Crime rises when light and security systems fail. Cable theft, vandalism of substations and opportunistic burglaries become commonplace during outages, further degrading infrastructure and increasing safety risks. Private security firms proliferate in affluent areas, while poorer neighborhoods endure a combination of electricity shortages, joblessness and social dislocation that feed criminality and social despair.

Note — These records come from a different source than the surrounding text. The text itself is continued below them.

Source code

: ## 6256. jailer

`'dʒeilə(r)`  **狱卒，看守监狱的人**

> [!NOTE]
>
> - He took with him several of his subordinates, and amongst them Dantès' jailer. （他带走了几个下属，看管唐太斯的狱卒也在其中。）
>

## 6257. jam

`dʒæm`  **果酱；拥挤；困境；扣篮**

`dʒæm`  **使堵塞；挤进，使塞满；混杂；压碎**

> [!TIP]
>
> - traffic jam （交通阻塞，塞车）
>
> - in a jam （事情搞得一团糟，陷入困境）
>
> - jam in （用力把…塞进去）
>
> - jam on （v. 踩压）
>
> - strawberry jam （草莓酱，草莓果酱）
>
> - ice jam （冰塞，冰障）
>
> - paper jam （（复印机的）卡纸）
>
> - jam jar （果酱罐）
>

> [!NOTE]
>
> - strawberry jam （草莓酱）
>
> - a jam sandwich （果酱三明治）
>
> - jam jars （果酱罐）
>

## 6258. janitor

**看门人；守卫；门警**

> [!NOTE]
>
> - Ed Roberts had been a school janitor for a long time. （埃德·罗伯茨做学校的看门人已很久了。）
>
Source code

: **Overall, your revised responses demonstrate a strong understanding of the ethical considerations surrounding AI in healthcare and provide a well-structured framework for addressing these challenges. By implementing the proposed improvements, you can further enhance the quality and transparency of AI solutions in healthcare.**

Policy fault lines: coal, transition and politics
Eskom’s crisis is technical and criminal but at root it is political. The ANC’s historical links to mining and the coal value chain complicate a rapid shift away from coal. Coal businesses have been central to the rise of a black-owned business class, and thousands of jobs and local economies depend on mines, truckers and related industries. This creates powerful resistance to an uncompromising transition, even as renewables become cheaper and faster to deploy.
Under President Ramaphosa, policy has shifted: Eskom is being unbundled into separate generation and transmission entities, the cap on embedded private generation was removed and regulatory barriers to private renewable projects have been lowered. These reforms have catalysed a boom in private renewable investment and rooftop solar, offering a path out of load shedding. But the transition brings trade-offs: loss of revenue for Eskom could accelerate its “death spiral,” threatening municipal income and the coal-sector livelihoods many politicians rely on. The state also faces a financing gap: an estimated US$20–25 billion is needed to expand and reinforce transmission lines over the next decade to move renewable power from remote sites to demand centres.
Repairing institutions and restoring confidence
Effective recovery demands three things:
- restoring competence and maintenance in Eskom’s generation fleet;
- rebuilding law enforcement and prosecutorial capacity to pursue corruption; and
- unlocking investment in transmission and clean generation at scale.
Some progress is visible: reforms have spurred private projects, and debt relief measures have stabilised Eskom’s balance sheet to some extent. Yet timelines are tight. Experts warn that if load shedding cannot be ended within two years, extending the life of coal plants merely prolongs environmental damage and may still fail to close the capacity gap.
Social justice in the transition must be managed. A credible “just transition” requires planning for coal-dependent communities and retraining workforces into growing green sectors — solar, wind, batteries and electric vehicles. International finance and technology partnerships could ease the fiscal burden of decommissioning coal and fast-tracking renewables, but political will and institutional capacity are essential.
Is there a light in the dark?
There are reasons for cautious optimism: technological improvements and regulatory reforms can deliver new capacity faster than new coal plants ever could. Private investment is already flowing, and decentralised rooftop systems are reshaping consumption patterns. But the speed and inclusiveness of the transition will determine whether South Africa escapes protracted decline or enters a prolonged period of economic and political instability. For many citizens, the measure of success is simple and immediate: are their lights on? For a nation that once electrified a continent, restoring reliable power is central to economic recovery, social cohesion and political legitimacy.